Pour Georges-Louis Bouchez, il ne faut pas laisser passer cette occasion de retrouver un club d’élite dans la région.

Discrètes, les discussions allaient bon train. Mais voilà que le projet semble se préciser. Les Francs Borains et Mons-Quévy devraient unir leur sort. Selon nos confrères de La Province, les deux clubs devraient remettre un projet bien ficelé avant le 15 avril, échéance fixée par la fédération.

Pour Georges-Louis Bouchez, il ne faut pas laisser passer cette occasion de retrouver un club d’élite dans la région. Le président du MR et chef de Mons en Mieux en appelle donc à une union sacrée autour de ce projet. "Si nous voulons réussir, nous devons fédérer toutes les forces", préconise Georges-Louis Bouchez. "J’invite les quatre partis traditionnels autour de la table, mais aussi les représentants des clubs et des acteurs du monde économique dont IDEA. Si nous voulons retrouver un club d’élite d’ici 5 à 10 ans, il faudra mobiliser des moyens financiers importants."
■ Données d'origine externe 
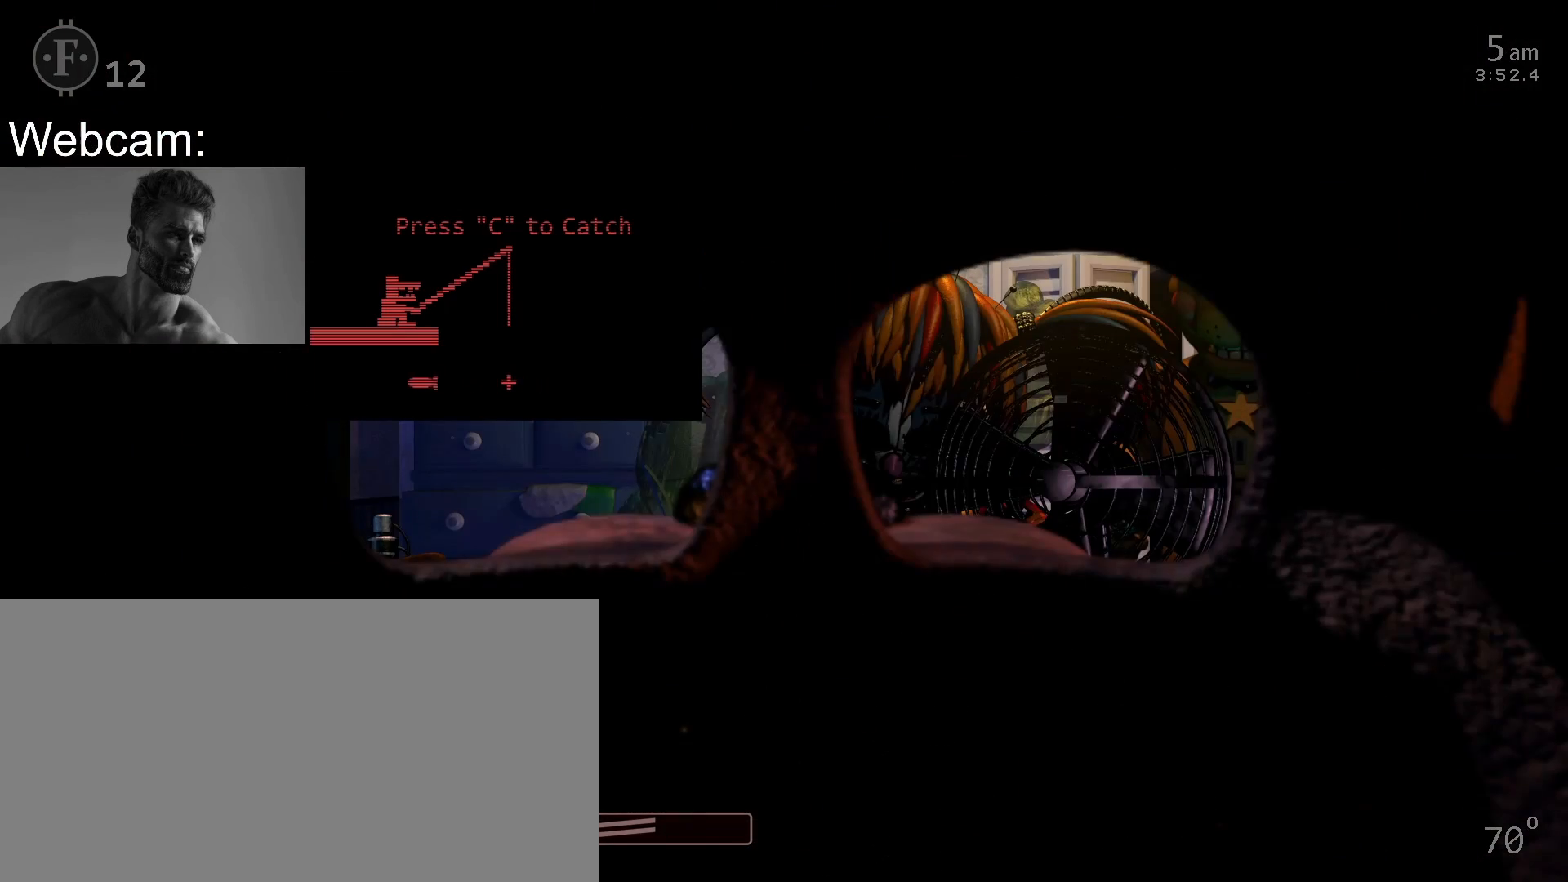
{"keys": ["c"], "mouse": [], "events": [[500, "c", "down"]]}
Pour le libéral, il faudra compter sur tous les relais politiques possibles. "Nous avons Elio Di Rupo qui est ministre-président wallon, Manu Di Sabato et Jacqueline Galant au parlement, Carlo Di Antonio à Dour, le collège de Mons, le bourgmestre de Boussu, moi-même en tant que président du MR… Nous devons utiliser tous les leviers en notre possession."

Georges-Louis Bouchez est convaincu que l’union fait la force. "Ce n’est pas Mons qui a le leadership sur le Borinage ou les Borains qui viendraient sauver les Montois. Il faut sortir de ces divisions qui ont pu faire capoter des projets par le passé. Personne ne sortira vainqueur si l’on tire la couverture à soi."